There has been debate in recent years about the Amon Wasteway. KID clearly sees it as irrigation water since the wasteway didn’t exist before KID first turned on its canal system to bring Yakima River water to area farmers in 1957.
But the state Department of Fish and Wildlife claims the wasteway is state water under its jurisdiction.
Some considered the wasteway an urban creek during the 2000s, said Seth Defoe, KID’s planning manager. There was an interest expressed in having the irrigation district add fish passage where the wasteway goes through the country club to open up the west fork to salmon and trout.
But while there was plenty of anecdotal information, there hadn’t been a scientific study that really examined what sort of habitat the wasteway offered to juvenile salmon and trout, Defoe said.
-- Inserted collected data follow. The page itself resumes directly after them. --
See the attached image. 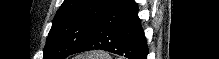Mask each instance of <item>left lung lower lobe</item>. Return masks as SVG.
Segmentation results:
<instances>
[{"instance_id": "0a47b994", "label": "left lung lower lobe", "mask_w": 219, "mask_h": 59, "mask_svg": "<svg viewBox=\"0 0 219 59\" xmlns=\"http://www.w3.org/2000/svg\"><path fill=\"white\" fill-rule=\"evenodd\" d=\"M89 50L147 59L148 47L134 0H112L93 33L72 54Z\"/></svg>"}]
</instances>
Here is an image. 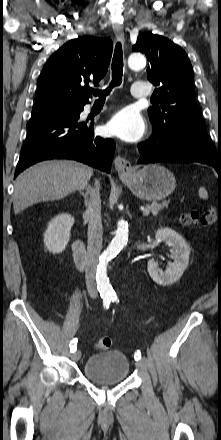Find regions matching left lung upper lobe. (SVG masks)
Listing matches in <instances>:
<instances>
[{
  "mask_svg": "<svg viewBox=\"0 0 221 440\" xmlns=\"http://www.w3.org/2000/svg\"><path fill=\"white\" fill-rule=\"evenodd\" d=\"M133 51L145 53L150 62L148 80L157 86L155 107L148 109L153 130L189 128L207 136L203 116L194 97V74L186 52L171 40L145 32L138 36Z\"/></svg>",
  "mask_w": 221,
  "mask_h": 440,
  "instance_id": "5c2ea615",
  "label": "left lung upper lobe"
}]
</instances>
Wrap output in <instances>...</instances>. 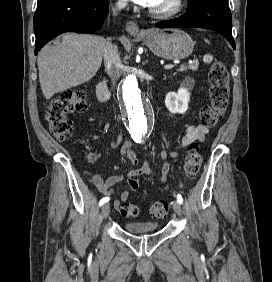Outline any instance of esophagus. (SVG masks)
Wrapping results in <instances>:
<instances>
[{"label":"esophagus","mask_w":272,"mask_h":282,"mask_svg":"<svg viewBox=\"0 0 272 282\" xmlns=\"http://www.w3.org/2000/svg\"><path fill=\"white\" fill-rule=\"evenodd\" d=\"M126 31L132 35H137L139 34V27L134 21H128L126 23Z\"/></svg>","instance_id":"esophagus-1"}]
</instances>
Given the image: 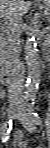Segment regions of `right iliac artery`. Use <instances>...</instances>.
Returning a JSON list of instances; mask_svg holds the SVG:
<instances>
[{
  "instance_id": "right-iliac-artery-1",
  "label": "right iliac artery",
  "mask_w": 50,
  "mask_h": 148,
  "mask_svg": "<svg viewBox=\"0 0 50 148\" xmlns=\"http://www.w3.org/2000/svg\"><path fill=\"white\" fill-rule=\"evenodd\" d=\"M12 128V120L6 121L1 126L2 129V142H5L8 139V134L10 133V130Z\"/></svg>"
}]
</instances>
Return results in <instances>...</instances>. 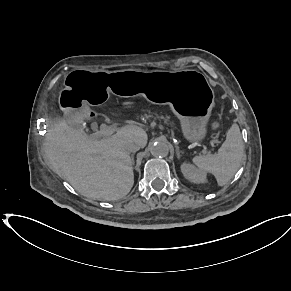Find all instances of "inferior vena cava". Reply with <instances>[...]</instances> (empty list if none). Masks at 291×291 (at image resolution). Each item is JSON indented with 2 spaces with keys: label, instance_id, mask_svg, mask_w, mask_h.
Wrapping results in <instances>:
<instances>
[{
  "label": "inferior vena cava",
  "instance_id": "obj_1",
  "mask_svg": "<svg viewBox=\"0 0 291 291\" xmlns=\"http://www.w3.org/2000/svg\"><path fill=\"white\" fill-rule=\"evenodd\" d=\"M124 148L127 153H134L140 149V145L137 143L131 142V143H127Z\"/></svg>",
  "mask_w": 291,
  "mask_h": 291
}]
</instances>
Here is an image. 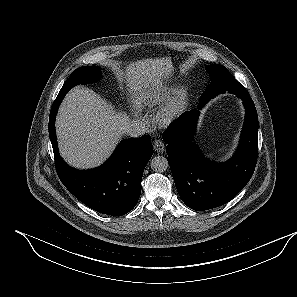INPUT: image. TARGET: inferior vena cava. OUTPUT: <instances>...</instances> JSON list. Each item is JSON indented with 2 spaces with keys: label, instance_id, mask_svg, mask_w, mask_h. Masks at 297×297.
<instances>
[{
  "label": "inferior vena cava",
  "instance_id": "1",
  "mask_svg": "<svg viewBox=\"0 0 297 297\" xmlns=\"http://www.w3.org/2000/svg\"><path fill=\"white\" fill-rule=\"evenodd\" d=\"M124 132L131 137L137 138L146 132V125L140 120H132L125 126Z\"/></svg>",
  "mask_w": 297,
  "mask_h": 297
}]
</instances>
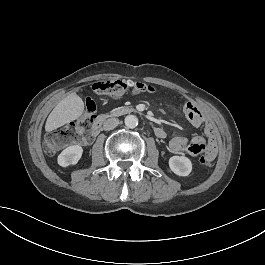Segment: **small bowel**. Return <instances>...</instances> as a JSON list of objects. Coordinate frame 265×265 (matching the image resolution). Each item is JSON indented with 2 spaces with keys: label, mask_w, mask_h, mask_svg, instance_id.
<instances>
[{
  "label": "small bowel",
  "mask_w": 265,
  "mask_h": 265,
  "mask_svg": "<svg viewBox=\"0 0 265 265\" xmlns=\"http://www.w3.org/2000/svg\"><path fill=\"white\" fill-rule=\"evenodd\" d=\"M183 112L192 125L199 127L206 125V132L209 138L208 143L200 136L186 138L174 136L169 141V148L177 153H187L191 156L204 154L212 162L217 155L216 136L212 123L202 113V111L192 102H186L183 106Z\"/></svg>",
  "instance_id": "c3829d8e"
}]
</instances>
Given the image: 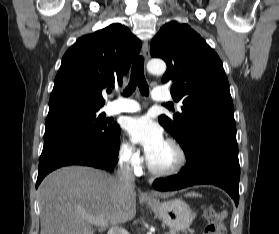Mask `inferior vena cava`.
Wrapping results in <instances>:
<instances>
[{"mask_svg":"<svg viewBox=\"0 0 279 234\" xmlns=\"http://www.w3.org/2000/svg\"><path fill=\"white\" fill-rule=\"evenodd\" d=\"M117 178L126 187H135V177L133 174V169L130 167L129 162L120 163ZM108 234H129L124 228L119 227L116 223L108 230Z\"/></svg>","mask_w":279,"mask_h":234,"instance_id":"1","label":"inferior vena cava"}]
</instances>
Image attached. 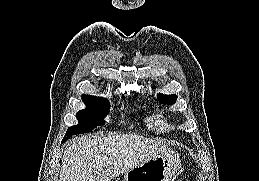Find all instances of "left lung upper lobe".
I'll use <instances>...</instances> for the list:
<instances>
[{
	"label": "left lung upper lobe",
	"instance_id": "left-lung-upper-lobe-1",
	"mask_svg": "<svg viewBox=\"0 0 259 181\" xmlns=\"http://www.w3.org/2000/svg\"><path fill=\"white\" fill-rule=\"evenodd\" d=\"M157 97L164 101L165 103H171L174 104L176 102L177 96L175 94L172 95H164V94H158Z\"/></svg>",
	"mask_w": 259,
	"mask_h": 181
}]
</instances>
After an initial study, the Department of Fish and Wildlife suggested a closer look that the west fork because it seemed to have cooler water temperatures than the main stem of the wasteway, Defoe said. The most recent study, which was funded by the Yakima Basin Joint Board, focused on that.
The west branch of the wasteway, which also has been called Amon Creek and East Badger Drain, drains irrigation spill and return flows from east Badger Canyon, travels through the preserve, and joins with the main, east branch of the wasteway inside the country club then returns to the Yakima River.
Water temperatures in the west fork are too warm to support salmon and trout, which are cold water fish, Courter said.
And the west fork mostly has fine sediment, which is poor habitat, he said. Juvenile salmon and trout prefer to have gravels and cobbles because that provides places for aquatic insects to breed.
“If you have no cobbles and boulders, the fish have nowhere to hide,” Courter said.
The west fork also lacks riffle habitat, which is an area with higher velocity water where aquatic insects are kicked up and suspended in water, Courter said. That’s how juvenile salmon and trout find the bugs to eat.
Researchers found only a few trout or salmon around the golf course and none in the rest of the west fork of the wasteway, he said. That made sense based on the habitat conditions.
Some cooler temperatures were seen in the upper part of the west fork where irrigation water seeps into ponds, Child said. There is a population of mosquito fish in that area, but those fish were introduced by the Benton County Mosquito Control District.
Now when KID needs to make decisions about how to manage the wasteway, there will be scientific data available to inform those decisions, Defoe said.
The amount of water in the wasteway is going to decline as the irrigation district continues conservation projects. And KID officials may consider options of how to capture and reuse the irrigation seepage and spill water, since it has a right to the water.